In a lot of cases, he was an existing holder. In others, the company had identified him as a good potential shareholder and invested time in building a relationship and communicating with him.
“I watched them present”
Jeff isn't an avid conference attendee, so I asked him how he had seen the presentations. The answer was laughably simple: there were, for the most part, more videos online of the companies he kept vs those he sold.
“They were a company - not just a code”
I'm outing myself here: it was Jeff who came up with this phrase and it is the genesis of my “Company vs Code” message. The 45 that he flipped were just three-letter codes, the 15 that he remains invested in are people on a journey that he believes in.
The takeaway.
Most companies think that perfect investors already exist and that you simply have to find them, but the reality is that you need to create them. Perfect investors believe in your story, not your code. They can't become a shareholder if they never hear your story.
Jeff is the perfect example: 3 out of 4 companies see him as a lowly flipper, whilst to the remaining 1 in 4 he is an asset.
So, how do you convert more people into the best investors?
Take ownership of your story.
This is your responsibility; quite frankly, no one knows it better than you and your board. Most issuers underinvest in their story and think that it can be told through a single slide on a presentation or the home page on the website. The companies that own their story are constantly finding new and interesting ways of telling it.
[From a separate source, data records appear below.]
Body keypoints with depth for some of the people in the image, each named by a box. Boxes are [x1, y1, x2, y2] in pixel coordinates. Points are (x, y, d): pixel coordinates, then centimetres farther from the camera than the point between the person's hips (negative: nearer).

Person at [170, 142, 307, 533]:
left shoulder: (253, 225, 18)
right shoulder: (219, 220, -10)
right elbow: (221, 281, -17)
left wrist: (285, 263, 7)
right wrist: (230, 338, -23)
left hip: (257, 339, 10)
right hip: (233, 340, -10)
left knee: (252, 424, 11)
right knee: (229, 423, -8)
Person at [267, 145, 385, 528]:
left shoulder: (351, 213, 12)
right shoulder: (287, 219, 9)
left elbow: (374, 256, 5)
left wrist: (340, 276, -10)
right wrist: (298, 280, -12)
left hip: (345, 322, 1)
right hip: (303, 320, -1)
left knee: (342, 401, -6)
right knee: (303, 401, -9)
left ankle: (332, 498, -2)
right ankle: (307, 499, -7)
Outsource help, IR forks and brokers are brilliant sources of help, but don’t outsource ownership.
Reach investors repeatedly.
Get your company, your story, and your name out there in front of the market. The best companies do this with scale in mind. Has an investor asked a question? Answer it in public so that 500 other investors can learn more!
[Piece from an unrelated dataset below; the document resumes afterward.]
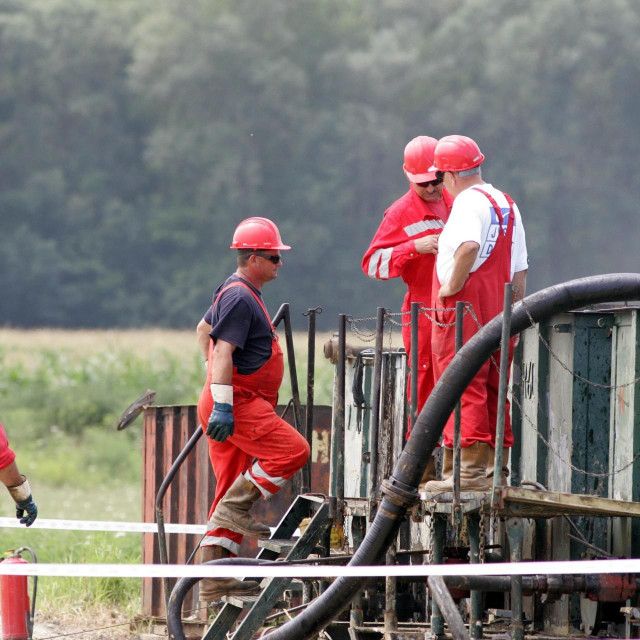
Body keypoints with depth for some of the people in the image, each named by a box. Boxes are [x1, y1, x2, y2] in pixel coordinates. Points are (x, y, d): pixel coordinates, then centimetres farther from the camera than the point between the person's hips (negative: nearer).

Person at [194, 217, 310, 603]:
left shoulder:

It can be disheartening to put yourself out there and not see any engagement, but don't be fooled. Less than 1% of those who see your content will engage with it, but the remaining 99% will remember it if you consistently reach them. Shout into the void, it will eventually shout back.
Do it early and always.
Don’t wait for a deal roadshow to start telling your story. Investors are more likely to buy into your story if they don't think you're just telling it to raise capital.
Get out there every day and meet with people. Do it in the downturns, do it in the upswings. Do it constantly. Don’t hide. (Shoutout to Steve and Michael at Zoom2u for allowing investors to book time with them via the investor centre).
By communicating early and often, you're inviting investors to be a part of the story as opposed to just spectators.
Be in the top 3.
Aim to be a shareholder's top portfolio company by being in their top 3 in terms of conviction. Sometimes a shareholder has to sell, and for someone like Jeff, the basis for what is sold and what is kept comes down to conviction more than holding size.
Being in the top three conviction companies protects you from being at the bottom of the ballot when shareholders need to sell.